(Text provided)
** Begin **
Why the desire to pull the troops out of Iraq in the first place?


*posted first on Friday Feb. 10, here*

In the Australian today:

NO sooner did President Barack Obama welcome home American troops from Iraq and laud that country’s stability and democracy than an unprecedented wave of violence across Baghdad and elsewhere revealed the severity of Iraq’s political crisis.

Unfortunate, yet hardly surprising, even to the most casual of observers.

And whilst I can understand (yet not agree with) the Left’s position not to send troops into Iraq in the first place – an argument, largely moot, for another day – what I don’t understand is their fervish desire to pull the troops out.

It always smacked of idealism, ideology, rather than hard-nosed practicality.

After all, what was so bad with having a US troop presence there to help maintain Iraq’s fragile democratic stability?

One could argue that I am biased because a) I am centre-right politically and b) because I live in South Korea, a nation that has had a US troop presence – some 37,000  28,000 or so currently – since the armistice between North and South Korea and have seen what a permanent US troop presence looks like.

I am happy to accept those labels and can gladly tell you that such a presence ain’t that bad.

By and large,  US bases in Korea – and Japan for that matter – haven’t been a problem.

Sure, issues pop up from time to time, but if one looks at the big picture, then a strong US presence here can only be seen as a good thing, a safe option, a pretty darn good insurance policy against North Korea trying anything major on.

Almost 60 years we’ve had US troops over here without any major problems. In fact, many major problems (a full-scale Nork attack comes to mind) have arguably been averted thanks to this presence.

So, why the rush to leave Iraq essentially free of any US military  before even a decade is up and before, as is clear now, the job is done?

OK, so perhaps it’s a bit like comparing apples and oranges. US troops in Korea, aside from those stationed at the DMZ, aren’t on active duty as they were in Iraq.
** End **
(Extracted records)
** Begin **
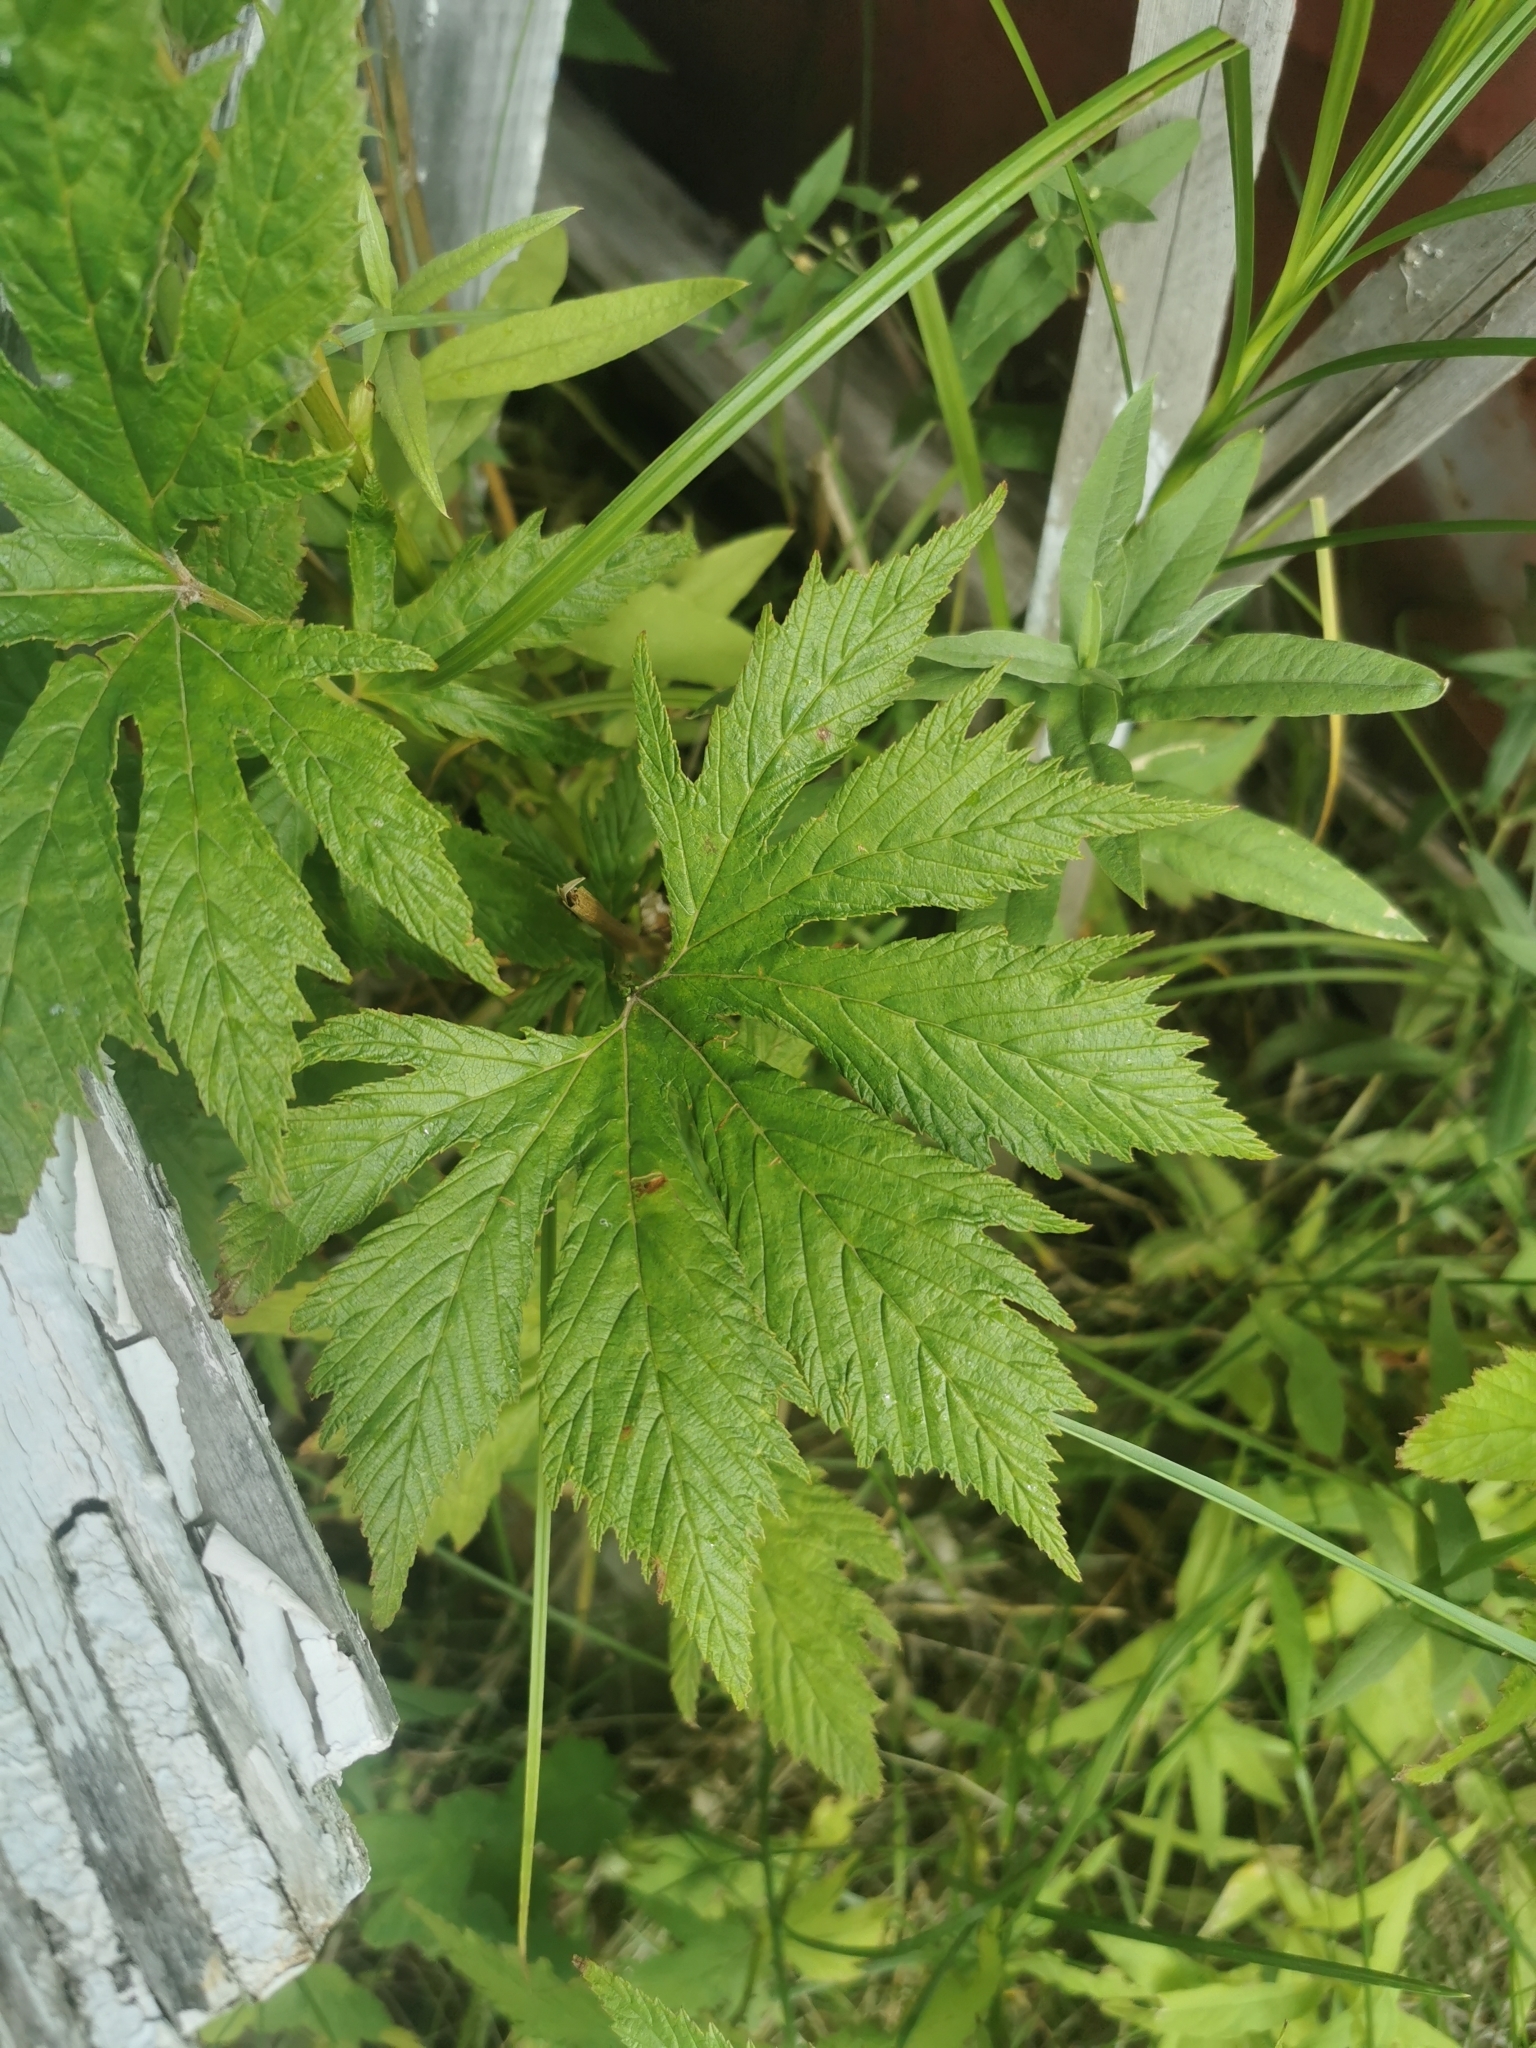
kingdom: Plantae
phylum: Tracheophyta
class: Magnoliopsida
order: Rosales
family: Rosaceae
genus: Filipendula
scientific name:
** End **
(To be done)
A) According to the post on US troops in Iraq, in which country does the writer live?
B) Summarize the post on US troops in Iraq in two sentences.

(The results)
A) South Korea.

B) The post argues that the desire to pull US troops out of Iraq reflected ideology more than practicality, pointing to a wave of violence across Baghdad that followed President Obama's welcome home of the troops. Citing almost 60 years of US troops in South Korea without major problems, the writer asks why the US rushed to leave Iraq before the job was done, while conceding that the comparison may be apples and oranges.